Mehr Flexibilität innerhalb der EU
Allerdings soll es hier mehr Flexibilität geben, sagte EU-Innenkommissarin Ylva Johansson. Wenn Flüchtlinge enge Familienbeziehungen in anderen EU-Länder hätten oder dort schon studiert oder gearbeitet hätten, sollten sie in diese Länder gebracht werden. Für Migranten, die aus Ländern kämen, für die es sehr geringe Asylanerkennungsraten von unter 20 Prozent gebe, solle es beschleunigte Asylverfahren direkt an der Grenze geben.
Aufnahme, wenn Abschiebung nicht gelingt
Außer in Krisensituationen sollen nur Menschen mit einer Chance auf Asyl auf andere EU-Staaten verteilt werden. Länder, die absolut keine Flüchtlinge aufnehmen wollen, können bei Abschiebungen in Heimatländer helfen. Gelingt ihnen das nach acht Monaten nicht, müssen sie die abgelehnten Asylbewerber bei sich unterbringen.
Grund- und Menschenrechte laut Caritas in Gefahr
Aktivisten und Migrationsexperten kritisierten die Pläne der EU-Kommission. "Leider hat die Kommission im Endeffekt dem Druck derjenigen EU-Regierungen nachgegeben, die vor allem die Anzahl der Menschen verringern wollen, denen Europa Schutz gewährt", erklärte die Europa-Chefin der Menschenrechtsorganisation Oxfam, Marissa Ryan, am Mittwoch. Die Hilfsorganisation Caritas sieht Grund- und Menschenrechte von Asylsuchenden in Gefahr.

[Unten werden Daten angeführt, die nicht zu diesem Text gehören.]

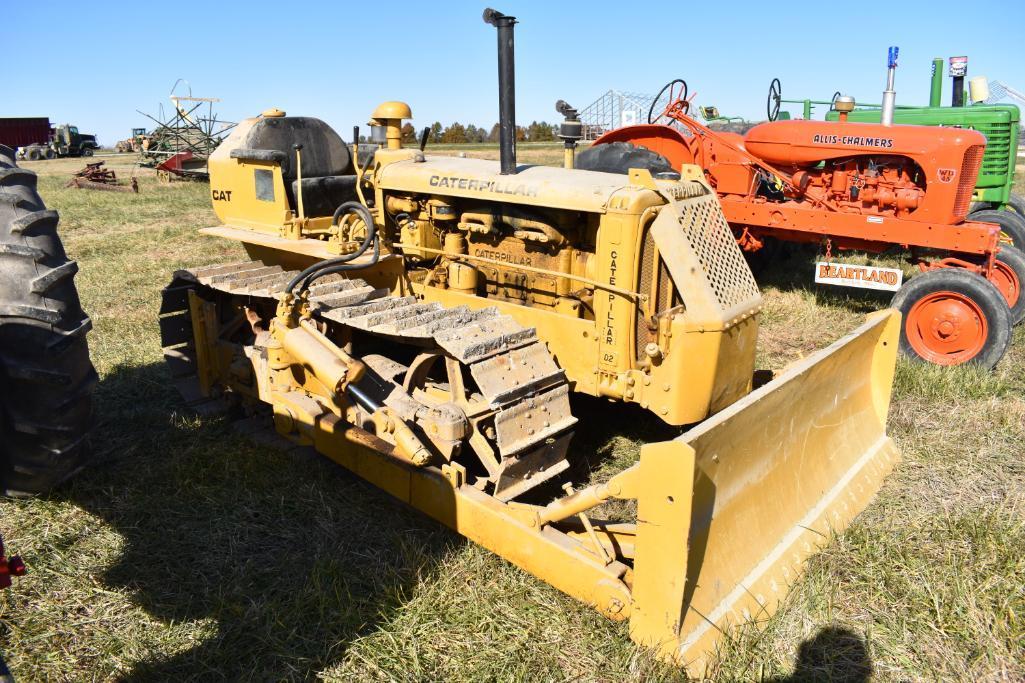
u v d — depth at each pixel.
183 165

Ein Solidaritätsmechanismus, der "den EU-Mitgliedstaaten die Möglichkeit gibt, die Aufnahme zu vermeiden, indem die Rückkehr von Migranten erleichtert wird" sei "inakzeptabel", erklärte die Europa-Chefin der Caritas, Maria Nyman. Der Fokus auf den Außengrenzschutz und Rückführungen werde zwangsweise zu Lasten von völkerrechtlichen Grundprinzipien des humanitären Umgangs mit Flüchtlingen gehen.
"Es ist schwer zu begreifen, dass die EU nicht aus ihren jüngsten Fehlern gelernt hat", erklärte Anita Bay Bundegaard, EU-Direktorin von Save the Children.
Der Migrationswissenschaftler am Institut Delors und der Universität von Nantes, Yves Pascouau, bewertete die Kommissionspläne als lediglich "kosmetische" Änderungen. An der "Logik und Philosophie" der bestehenden Asylregeln ändere sich nichts. "Es wird auf Notsituationen, auf die Forderungen von Mitlgliedstaaten reagiert", sagte der Forscher. Aber ein "Grundgerüst" für einen Neuanfang sehe er nicht.